TO DO: Print out every record below, exactly as written.
#### SOURCE DATA
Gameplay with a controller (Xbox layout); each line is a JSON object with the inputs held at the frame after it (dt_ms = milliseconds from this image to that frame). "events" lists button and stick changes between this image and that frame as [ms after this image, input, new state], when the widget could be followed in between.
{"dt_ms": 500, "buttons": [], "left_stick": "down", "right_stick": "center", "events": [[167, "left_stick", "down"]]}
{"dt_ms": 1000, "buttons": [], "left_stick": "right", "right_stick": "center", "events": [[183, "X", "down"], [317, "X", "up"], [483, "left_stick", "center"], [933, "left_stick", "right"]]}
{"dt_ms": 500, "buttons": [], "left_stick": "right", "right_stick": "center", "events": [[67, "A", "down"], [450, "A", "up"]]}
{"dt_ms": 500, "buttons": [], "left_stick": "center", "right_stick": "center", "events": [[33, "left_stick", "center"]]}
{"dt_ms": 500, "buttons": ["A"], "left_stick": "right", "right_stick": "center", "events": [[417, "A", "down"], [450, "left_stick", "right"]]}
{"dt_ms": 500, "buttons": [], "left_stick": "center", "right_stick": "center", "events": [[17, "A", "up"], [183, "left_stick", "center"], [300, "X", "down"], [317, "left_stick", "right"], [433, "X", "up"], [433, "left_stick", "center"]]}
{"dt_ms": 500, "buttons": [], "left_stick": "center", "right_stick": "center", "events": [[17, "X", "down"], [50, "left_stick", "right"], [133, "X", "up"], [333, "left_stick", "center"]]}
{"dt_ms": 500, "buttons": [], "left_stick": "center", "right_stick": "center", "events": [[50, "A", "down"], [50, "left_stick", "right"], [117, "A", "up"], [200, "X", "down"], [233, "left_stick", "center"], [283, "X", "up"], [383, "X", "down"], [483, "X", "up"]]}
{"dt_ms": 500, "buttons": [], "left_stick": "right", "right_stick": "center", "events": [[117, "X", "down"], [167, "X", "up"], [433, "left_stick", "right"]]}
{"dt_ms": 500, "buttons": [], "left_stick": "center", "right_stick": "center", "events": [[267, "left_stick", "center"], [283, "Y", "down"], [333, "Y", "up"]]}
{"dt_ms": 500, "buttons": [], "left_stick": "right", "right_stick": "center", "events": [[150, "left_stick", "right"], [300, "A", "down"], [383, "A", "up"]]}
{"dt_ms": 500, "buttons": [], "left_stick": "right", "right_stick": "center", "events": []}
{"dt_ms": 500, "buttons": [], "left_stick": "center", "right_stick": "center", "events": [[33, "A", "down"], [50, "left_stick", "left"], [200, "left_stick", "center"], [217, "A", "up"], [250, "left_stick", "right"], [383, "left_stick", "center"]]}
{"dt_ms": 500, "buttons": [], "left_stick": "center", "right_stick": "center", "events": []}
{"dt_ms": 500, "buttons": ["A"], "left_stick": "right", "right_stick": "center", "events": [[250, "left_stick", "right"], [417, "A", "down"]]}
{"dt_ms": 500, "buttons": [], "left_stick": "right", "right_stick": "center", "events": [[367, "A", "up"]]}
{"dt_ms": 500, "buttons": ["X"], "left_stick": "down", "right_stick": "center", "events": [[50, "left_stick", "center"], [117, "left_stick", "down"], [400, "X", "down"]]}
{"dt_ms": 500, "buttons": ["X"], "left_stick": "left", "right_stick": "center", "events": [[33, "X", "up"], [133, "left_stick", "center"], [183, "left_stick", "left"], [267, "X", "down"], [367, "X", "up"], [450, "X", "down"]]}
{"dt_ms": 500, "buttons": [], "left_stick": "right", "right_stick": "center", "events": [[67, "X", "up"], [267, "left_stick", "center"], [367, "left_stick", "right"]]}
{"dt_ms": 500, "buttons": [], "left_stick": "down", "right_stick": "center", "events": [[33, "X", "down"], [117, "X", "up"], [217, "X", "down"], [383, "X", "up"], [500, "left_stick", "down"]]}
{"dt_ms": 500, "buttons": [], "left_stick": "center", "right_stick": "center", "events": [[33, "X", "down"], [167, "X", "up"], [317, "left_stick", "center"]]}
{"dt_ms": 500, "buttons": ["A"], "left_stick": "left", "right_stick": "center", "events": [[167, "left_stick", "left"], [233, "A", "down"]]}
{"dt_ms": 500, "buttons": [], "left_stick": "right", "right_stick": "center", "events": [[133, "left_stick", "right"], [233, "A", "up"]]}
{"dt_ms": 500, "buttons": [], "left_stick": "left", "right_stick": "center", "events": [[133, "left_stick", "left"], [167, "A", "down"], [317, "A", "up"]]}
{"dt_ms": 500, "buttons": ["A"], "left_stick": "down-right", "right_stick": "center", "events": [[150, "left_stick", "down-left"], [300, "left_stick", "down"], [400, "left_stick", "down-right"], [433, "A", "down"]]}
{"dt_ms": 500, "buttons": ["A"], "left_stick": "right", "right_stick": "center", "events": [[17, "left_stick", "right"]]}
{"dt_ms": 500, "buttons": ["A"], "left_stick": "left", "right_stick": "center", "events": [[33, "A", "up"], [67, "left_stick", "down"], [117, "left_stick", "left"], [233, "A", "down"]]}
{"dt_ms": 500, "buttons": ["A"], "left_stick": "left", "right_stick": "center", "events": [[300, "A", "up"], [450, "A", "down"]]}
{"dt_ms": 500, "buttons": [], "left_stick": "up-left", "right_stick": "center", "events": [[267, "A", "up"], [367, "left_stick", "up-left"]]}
########
EXPECTED ANSWER:
Gameplay with a controller (Xbox layout); each line is a JSON object with the inputs held at the frame after it (dt_ms = milliseconds from this image to that frame). "events" lists button and stick changes between this image and that frame as [ms after this image, input, new state], when the widget could be followed in between.
{"dt_ms": 500, "buttons": [], "left_stick": "down", "right_stick": "center", "events": [[167, "left_stick", "down"]]}
{"dt_ms": 1000, "buttons": [], "left_stick": "right", "right_stick": "center", "events": [[183, "X", "down"], [317, "X", "up"], [483, "left_stick", "center"], [933, "left_stick", "right"]]}
{"dt_ms": 500, "buttons": [], "left_stick": "right", "right_stick": "center", "events": [[67, "A", "down"], [450, "A", "up"]]}
{"dt_ms": 500, "buttons": [], "left_stick": "center", "right_stick": "center", "events": [[33, "left_stick", "center"]]}
{"dt_ms": 500, "buttons": ["A"], "left_stick": "right", "right_stick": "center", "events": [[417, "A", "down"], [450, "left_stick", "right"]]}
{"dt_ms": 500, "buttons": [], "left_stick": "center", "right_stick": "center", "events": [[17, "A", "up"], [183, "left_stick", "center"], [300, "X", "down"], [317, "left_stick", "right"], [433, "X", "up"], [433, "left_stick", "center"]]}
{"dt_ms": 500, "buttons": [], "left_stick": "center", "right_stick": "center", "events": [[17, "X", "down"], [50, "left_stick", "right"], [133, "X", "up"], [333, "left_stick", "center"]]}
{"dt_ms": 500, "buttons": [], "left_stick": "center", "right_stick": "center", "events": [[50, "A", "down"], [50, "left_stick", "right"], [117, "A", "up"], [200, "X", "down"], [233, "left_stick", "center"], [283, "X", "up"], [383, "X", "down"], [483, "X", "up"]]}
{"dt_ms": 500, "buttons": [], "left_stick": "right", "right_stick": "center", "events": [[117, "X", "down"], [167, "X", "up"], [433, "left_stick", "right"]]}
{"dt_ms": 500, "buttons": [], "left_stick": "center", "right_stick": "center", "events": [[267, "left_stick", "center"], [283, "Y", "down"], [333, "Y", "up"]]}
{"dt_ms": 500, "buttons": [], "left_stick": "right", "right_stick": "center", "events": [[150, "left_stick", "right"], [300, "A", "down"], [383, "A", "up"]]}
{"dt_ms": 500, "buttons": [], "left_stick": "right", "right_stick": "center", "events": []}
{"dt_ms": 500, "buttons": [], "left_stick": "center", "right_stick": "center", "events": [[33, "A", "down"], [50, "left_stick", "left"], [200, "left_stick", "center"], [217, "A", "up"], [250, "left_stick", "right"], [383, "left_stick", "center"]]}
{"dt_ms": 500, "buttons": [], "left_stick": "center", "right_stick": "center", "events": []}
{"dt_ms": 500, "buttons": ["A"], "left_stick": "right", "right_stick": "center", "events": [[250, "left_stick", "right"], [417, "A", "down"]]}
{"dt_ms": 500, "buttons": [], "left_stick": "right", "right_stick": "center", "events": [[367, "A", "up"]]}
{"dt_ms": 500, "buttons": ["X"], "left_stick": "down", "right_stick": "center", "events": [[50, "left_stick", "center"], [117, "left_stick", "down"], [400, "X", "down"]]}
{"dt_ms": 500, "buttons": ["X"], "left_stick": "left", "right_stick": "center", "events": [[33, "X", "up"], [133, "left_stick", "center"], [183, "left_stick", "left"], [267, "X", "down"], [367, "X", "up"], [450, "X", "down"]]}
{"dt_ms": 500, "buttons": [], "left_stick": "right", "right_stick": "center", "events": [[67, "X", "up"], [267, "left_stick", "center"], [367, "left_stick", "right"]]}
{"dt_ms": 500, "buttons": [], "left_stick": "down", "right_stick": "center", "events": [[33, "X", "down"], [117, "X", "up"], [217, "X", "down"], [383, "X", "up"], [500, "left_stick", "down"]]}
{"dt_ms": 500, "buttons": [], "left_stick": "center", "right_stick": "center", "events": [[33, "X", "down"], [167, "X", "up"], [317, "left_stick", "center"]]}
{"dt_ms": 500, "buttons": ["A"], "left_stick": "left", "right_stick": "center", "events": [[167, "left_stick", "left"], [233, "A", "down"]]}
{"dt_ms": 500, "buttons": [], "left_stick": "right", "right_stick": "center", "events": [[133, "left_stick", "right"], [233, "A", "up"]]}
{"dt_ms": 500, "buttons": [], "left_stick": "left", "right_stick": "center", "events": [[133, "left_stick", "left"], [167, "A", "down"], [317, "A", "up"]]}
{"dt_ms": 500, "buttons": ["A"], "left_stick": "down-right", "right_stick": "center", "events": [[150, "left_stick", "down-left"], [300, "left_stick", "down"], [400, "left_stick", "down-right"], [433, "A", "down"]]}
{"dt_ms": 500, "buttons": ["A"], "left_stick": "right", "right_stick": "center", "events": [[17, "left_stick", "right"]]}
{"dt_ms": 500, "buttons": ["A"], "left_stick": "left", "right_stick": "center", "events": [[33, "A", "up"], [67, "left_stick", "down"], [117, "left_stick", "left"], [233, "A", "down"]]}
{"dt_ms": 500, "buttons": ["A"], "left_stick": "left", "right_stick": "center", "events": [[300, "A", "up"], [450, "A", "down"]]}
{"dt_ms": 500, "buttons": [], "left_stick": "up-left", "right_stick": "center", "events": [[267, "A", "up"], [367, "left_stick", "up-left"]]}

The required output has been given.